Reproduce the following lines verbatim, omitting the pictures.

EXCERPTED DATA START

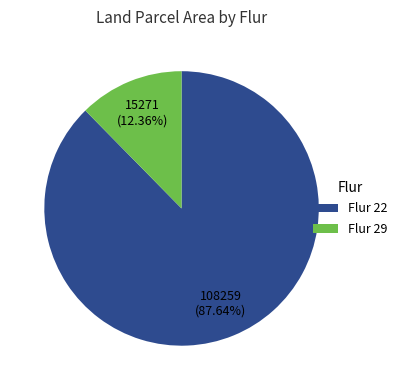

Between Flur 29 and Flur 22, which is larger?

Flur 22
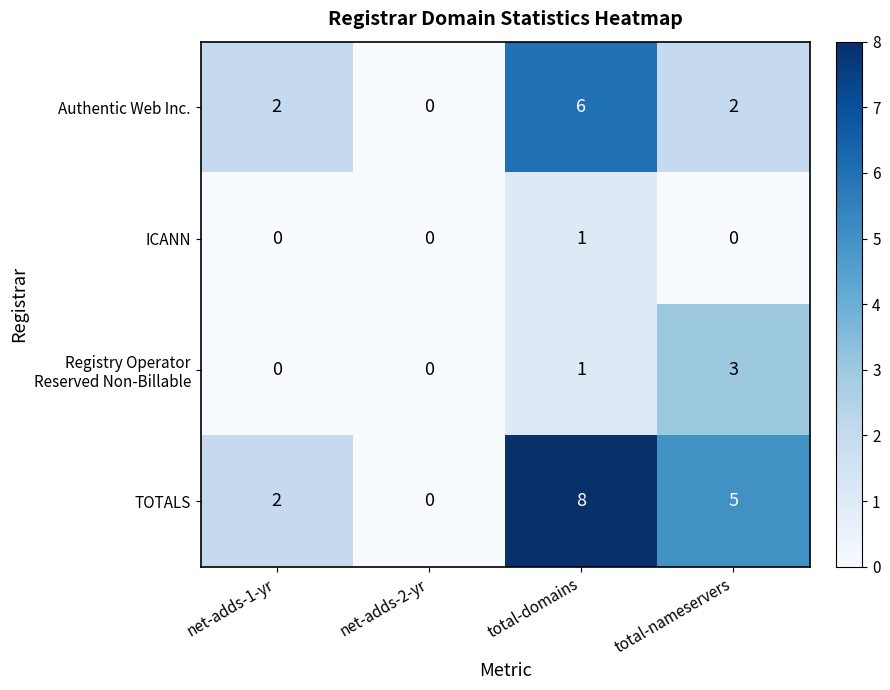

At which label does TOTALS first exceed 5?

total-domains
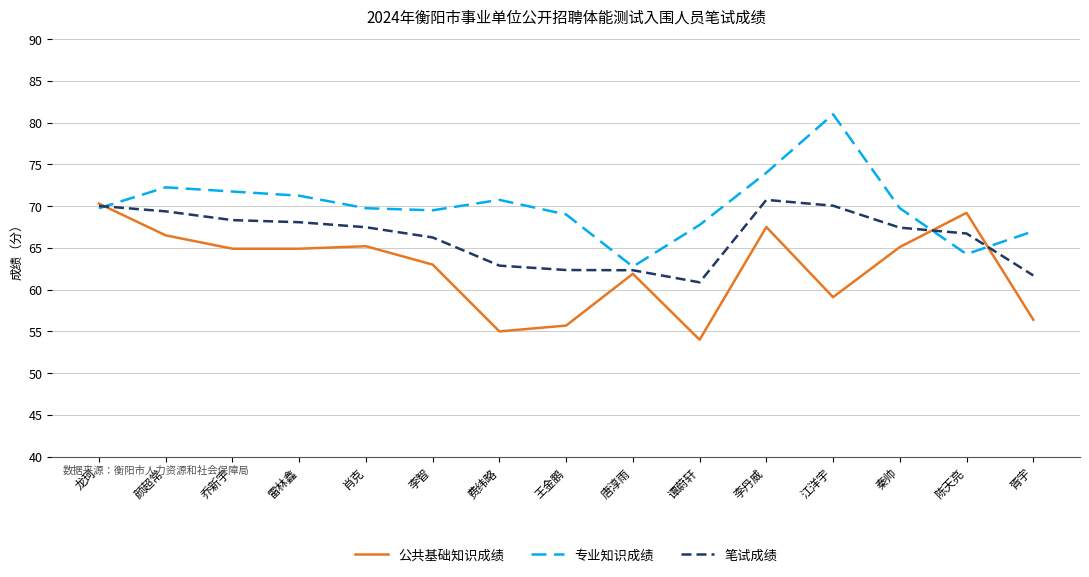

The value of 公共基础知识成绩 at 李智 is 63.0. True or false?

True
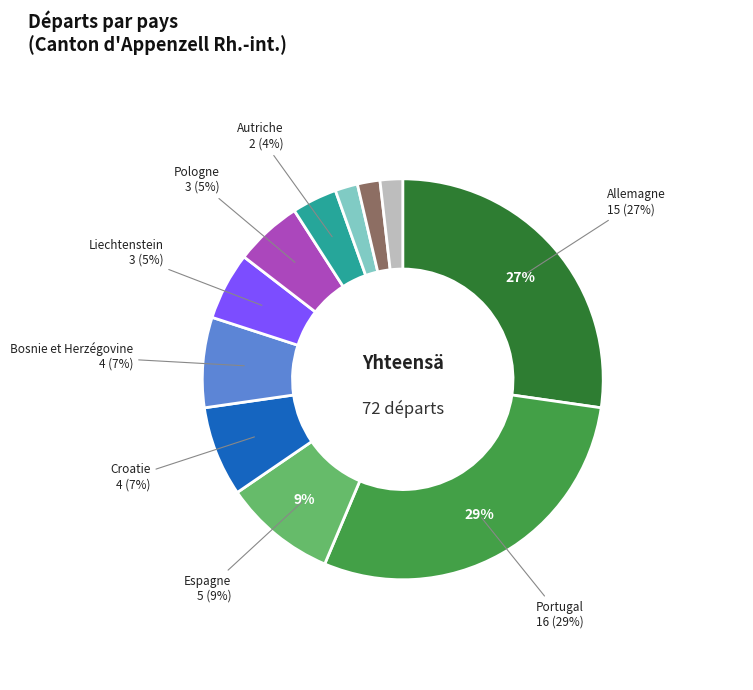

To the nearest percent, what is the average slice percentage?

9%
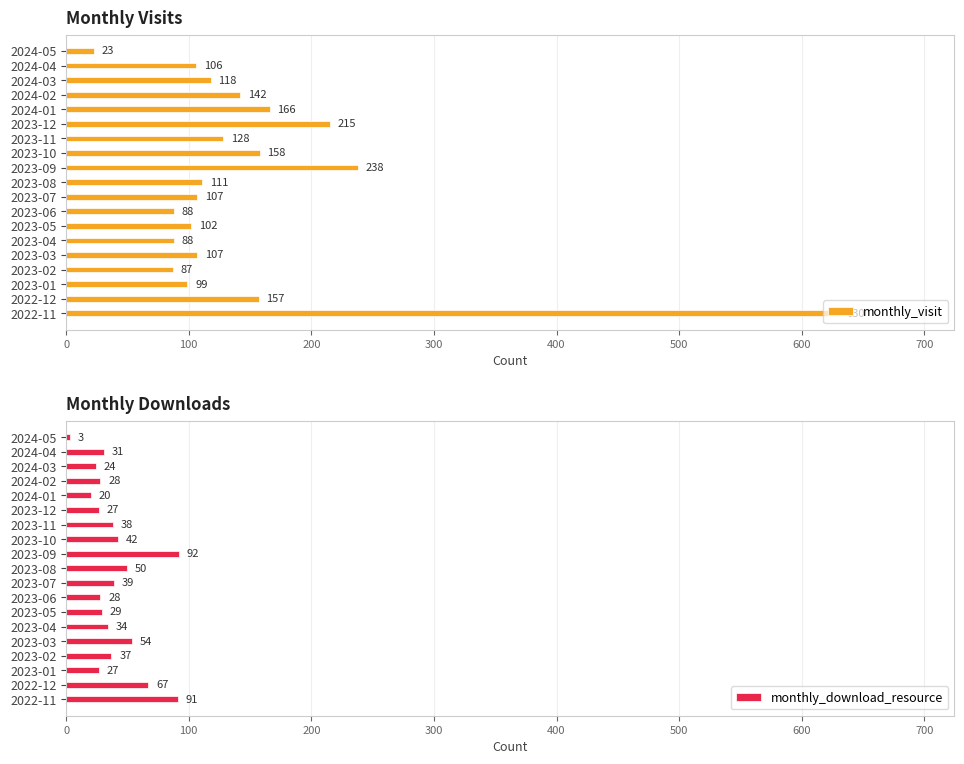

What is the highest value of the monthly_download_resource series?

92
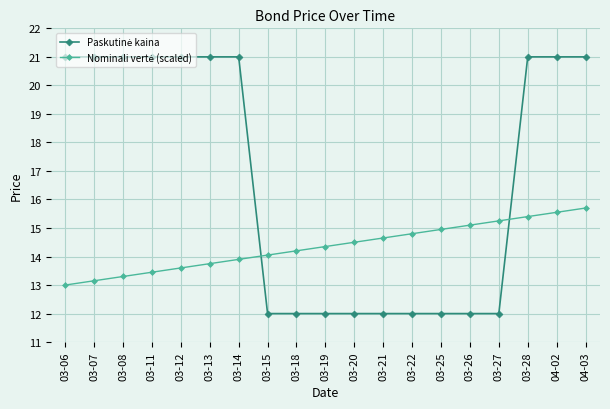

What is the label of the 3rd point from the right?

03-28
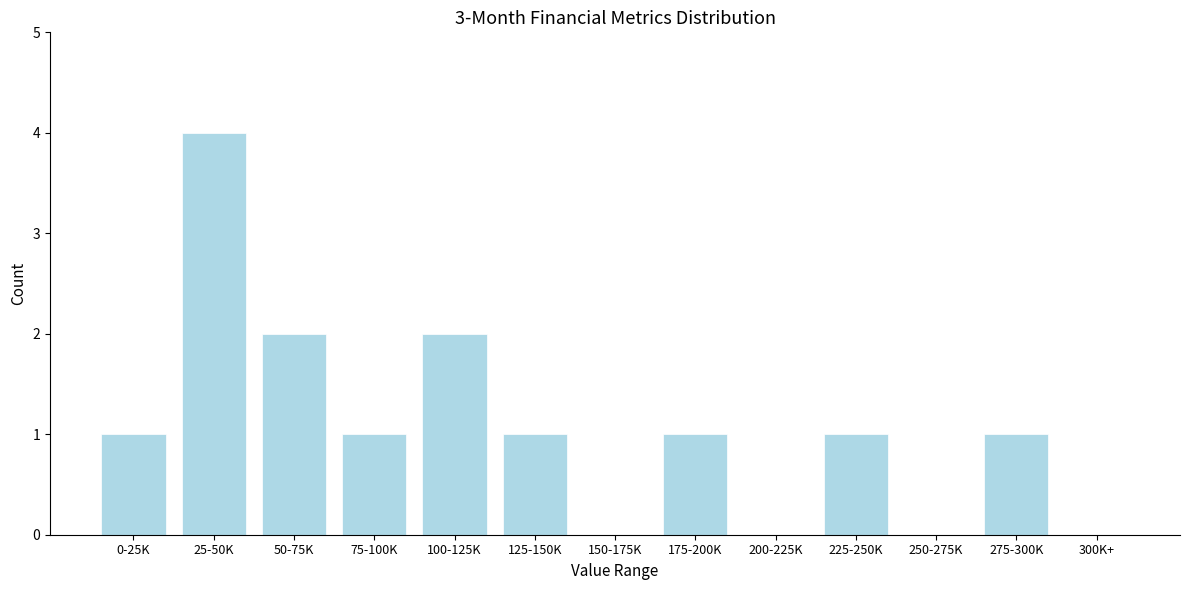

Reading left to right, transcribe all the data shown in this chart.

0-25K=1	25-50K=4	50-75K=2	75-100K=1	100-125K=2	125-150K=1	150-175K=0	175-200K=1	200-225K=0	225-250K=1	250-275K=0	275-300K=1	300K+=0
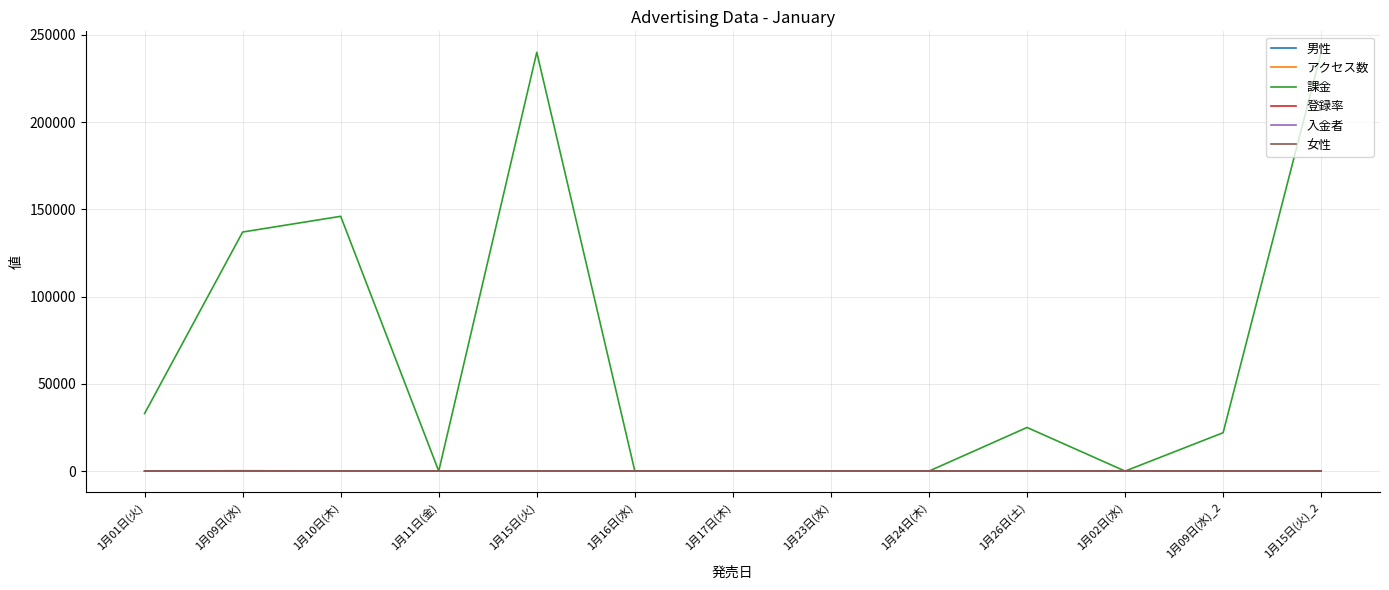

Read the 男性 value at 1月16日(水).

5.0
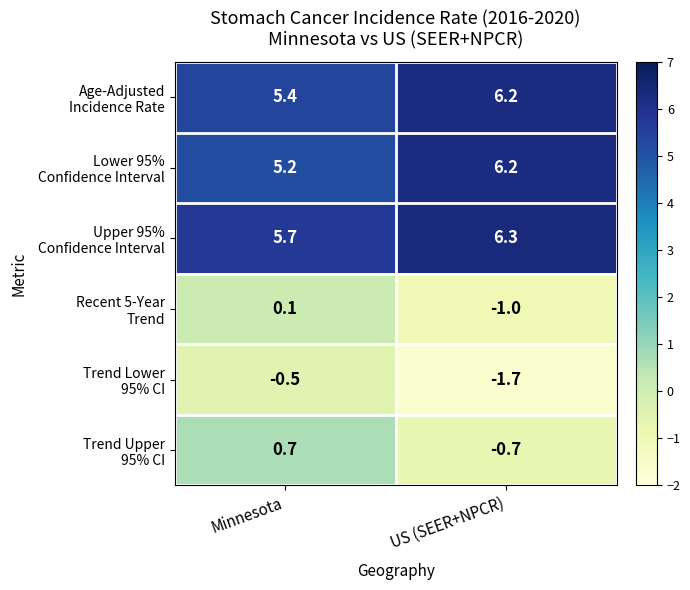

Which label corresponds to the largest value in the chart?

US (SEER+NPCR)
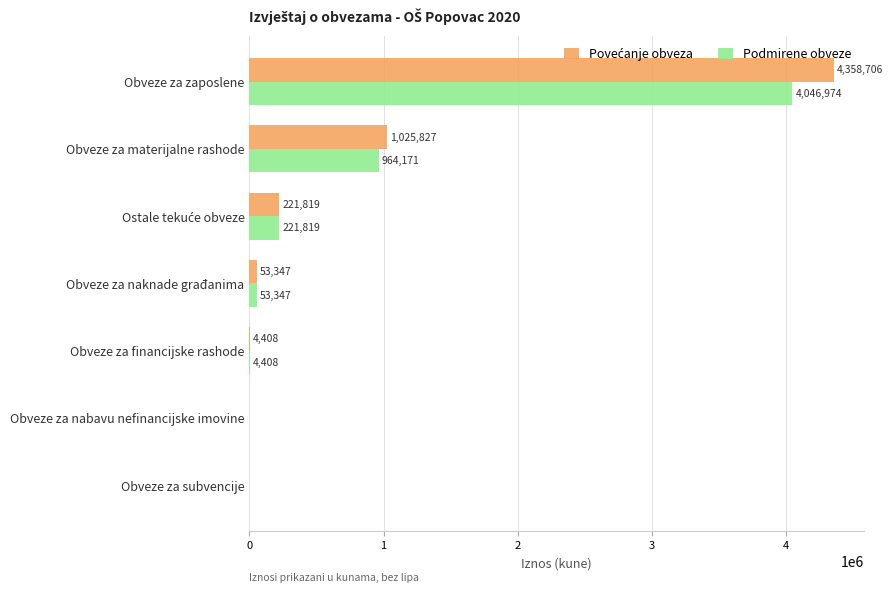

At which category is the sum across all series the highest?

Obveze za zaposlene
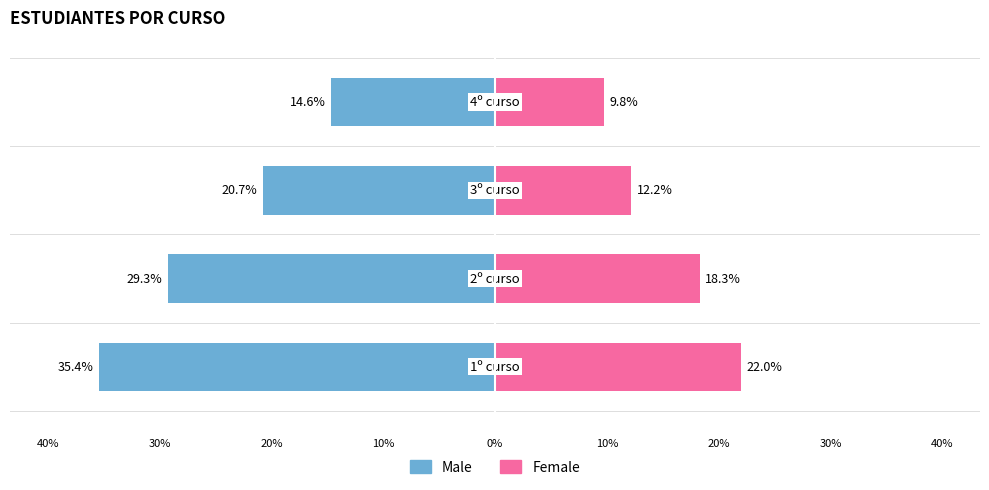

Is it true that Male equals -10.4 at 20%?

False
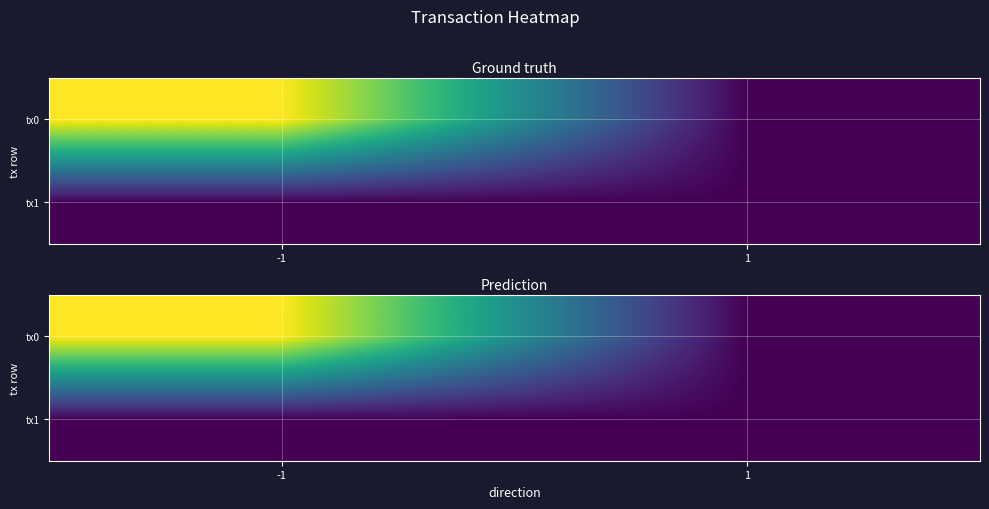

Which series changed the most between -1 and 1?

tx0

EXCERPTED DATA END

• FINISHED TASK
Between Flur 29 and Flur 22, which is larger?

Flur 22

At which label does TOTALS first exceed 5?

total-domains

The value of 公共基础知识成绩 at 李智 is 63.0. True or false?

True

To the nearest percent, what is the average slice percentage?

9%

What is the highest value of the monthly_download_resource series?

92

What is the label of the 3rd point from the right?

03-28

Reading left to right, transcribe all the data shown in this chart.

0-25K=1	25-50K=4	50-75K=2	75-100K=1	100-125K=2	125-150K=1	150-175K=0	175-200K=1	200-225K=0	225-250K=1	250-275K=0	275-300K=1	300K+=0

Read the 男性 value at 1月16日(水).

5.0

Which label corresponds to the largest value in the chart?

US (SEER+NPCR)

At which category is the sum across all series the highest?

Obveze za zaposlene

Is it true that Male equals -10.4 at 20%?

False

Which series changed the most between -1 and 1?

tx0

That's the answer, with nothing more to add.